Published August 30, 2012 This content is archived.
UB faculty member Victoria W. Wolcott has authored new book in which she exposes the legacy of segregated recreation in American cities after World War II.
“Race, Riots and Roller Coasters: The Struggle over Segregated Recreation in America,” out this month from the University of Pennsylvania Press, continues Wolcott’s research on the African-American experience in the 20th-century urban North.
This study, she says demonstrates the importance of leisure venues in the post-war battle for civil rights and “how the movement was sparked not only by organized activists, but by young African-Americans who publicly challenged segregation at swimming pools, movie theaters, city parks and other recreational sites.”
“These people stood up for inclusion in the face of a level of violence and intimidation that most of us don’t ‘remember’ or recognize today,” says Wolcott, associate professor in the Department of History, College of Arts and Sciences.
“The tools of segregation in postwar America varied from region to region and from one recreational site to another,” she says, “but included barring African-Americans entry to pools, beaches, parks, skating rinks, etc.; permitting them to use such places only on one or two ‘special’ days during the year and allowing them to enter sites but refusing them the actual use of some or all of the facilities. Some places, of course, were completely segregated at all times, a fact that sometimes was announced publicly.”
Wolcott says the fact that popular recreational facilities became ground zero in the civil rights fight was not accidental.
“Certain kinds of places, like public and private swimming pools and centers, well-kept city parks, roller rinks and other popular amusement sites, are associated in the public mind with cleanliness, safety and fun,” says Wolcott.
“When these places exclude people of color by law or practice, the implications resonate culturally, politically and personally, long after desegregation in the legal sense has taken place,” she says.
Wolcott discusses how, as black migration and white flight increased spatial segregation in American cities, teenagers sometimes found themselves on the front lines of the mid-20th-century racial conflict.
She discussed an example of this in a 2006 article in the Journal of American History (Vol.93, No. 1) in which she deconstructed a 1956 riot at Crystal Beach, a Lake Erie amusement park and beach on the Ontario shore.
The park had been a unique and popular white enclave for more than 60 years and when young African-Americans began to integrate it, their presence was deeply resented by white patrons.
In 1956, the simmering ill will precipitated a riot that began with gangs of black and white teenagers, male and female, throwing bottles, assaulting people and terrorizing one another in the amusement park, along the adjacent beach and later aboard the Canadiana, a boat that ferried up to 3,000 passengers at a time from Buffalo to Crystal Beach.
“A number of people were injured in the melee and youths of both races were arrested,” Wolcott says. “The event was followed by a public debate over ‘juvenile delinquency’ that masked the fact that the uprising exemplified a profound racial struggle over public space.”

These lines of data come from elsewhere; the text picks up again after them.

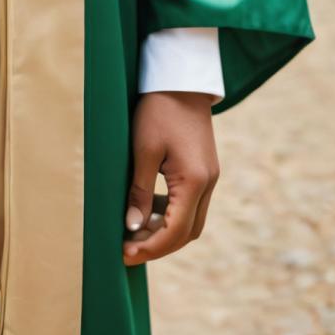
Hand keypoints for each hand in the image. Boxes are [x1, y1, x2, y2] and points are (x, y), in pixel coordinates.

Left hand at [122, 91, 219, 266]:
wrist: (181, 79)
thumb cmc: (159, 110)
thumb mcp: (143, 149)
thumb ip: (140, 192)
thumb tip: (132, 228)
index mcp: (194, 180)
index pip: (174, 232)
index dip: (150, 248)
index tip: (124, 254)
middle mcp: (208, 184)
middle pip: (187, 233)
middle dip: (158, 246)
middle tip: (128, 248)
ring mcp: (210, 177)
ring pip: (191, 222)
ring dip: (165, 232)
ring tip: (134, 231)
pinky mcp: (205, 170)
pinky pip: (191, 204)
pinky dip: (171, 214)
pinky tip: (149, 209)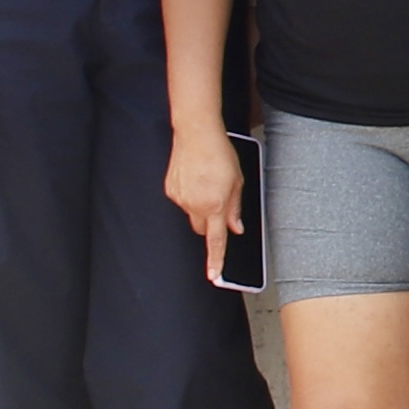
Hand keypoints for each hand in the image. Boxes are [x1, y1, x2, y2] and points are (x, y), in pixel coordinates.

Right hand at [166, 117, 242, 260]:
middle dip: (211, 224)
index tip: (214, 275)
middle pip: (203, 229)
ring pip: (192, 215)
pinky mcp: (170, 190)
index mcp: (215, 205)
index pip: (216, 240)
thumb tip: (236, 228)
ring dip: (201, 207)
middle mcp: (195, 205)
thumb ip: (235, 209)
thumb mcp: (237, 181)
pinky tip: (195, 178)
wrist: (196, 133)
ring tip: (207, 183)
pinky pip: (183, 201)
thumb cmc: (220, 153)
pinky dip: (190, 196)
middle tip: (218, 204)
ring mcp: (180, 198)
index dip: (216, 259)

Click here to read an account of the incident published in the Buffalo Courier-Express newspaper.
Such clashes were not a unique occurrence.
“After World War II, in defiance of segregationist strictures, African-American activists, as well as ordinary people—many of them young—began to protest segregation by swimming at white-only beaches across the country,” Wolcott says.
“They also boycotted roller rinks and movie houses that discriminated against them, invaded public—and private—pools and parks that refused them entry on the basis of race, and conducted similar acts of protest at other leisure sites,” she says.
“Those who dared transgress these norms to get into more upscale (which is to say, whites-only) venues often came to violence.”
The tools of segregationists were, on one end of the spectrum, anger, resistance and refusal, and on the other end, mobs, threats of or actual physical violence, paddy wagons and violent police action with and without dogs. In one case, a furious motel owner poured acid into a “whites only” pool in which African-Americans and whites were swimming together.
After years of consistent civil disobedience, much violence and many lawsuits, popular recreational spaces were integrated. At this point, Wolcott says, racial rejection found a new mode of expression.
“Once they were integrated,” she says, “formerly segregated parks, theaters and other venues, however popular, were no longer considered premium recreation sites by whites.
“Rather than share places with black patrons, they abandoned the space entirely,” she says, “and, because of lost patronage, many private venues closed, often within a matter of a few years.”
This practice by white patrons was copied in many cases by civil authorities. They allowed integrated but now abandoned public recreational sites to go to seed. Lack of public maintenance eventually meant broken equipment—or no equipment—ruined plantings, playgrounds and pools strewn with broken glass, and badly damaged playing fields and shelters.
Ultimately, these ruined facilities were abandoned as well, leaving many urban black young people and children with no decent public recreation sites at all.
And so it continues today in many cities.
Wolcott says her findings contradict the nostalgic image of urban leisure venues as democratic spaces to which everyone had access. It also demonstrates the significance of leisure in American race relations.
“The decline of the urban amusement park and other once-segregated public facilities,” she says, “is tied to the simultaneous increase in white flight and rise of suburban theme parks. This fact broadens the study’s significance beyond the civil rights movement.”
Wolcott is the author of “Remaking Respectability: African American Women in Interwar Detroit” (University of North Carolina Press, 2001), which offers a gender perspective on community formation and racial politics in Detroit, as well as many articles addressing the history of gendered political and racial cultures.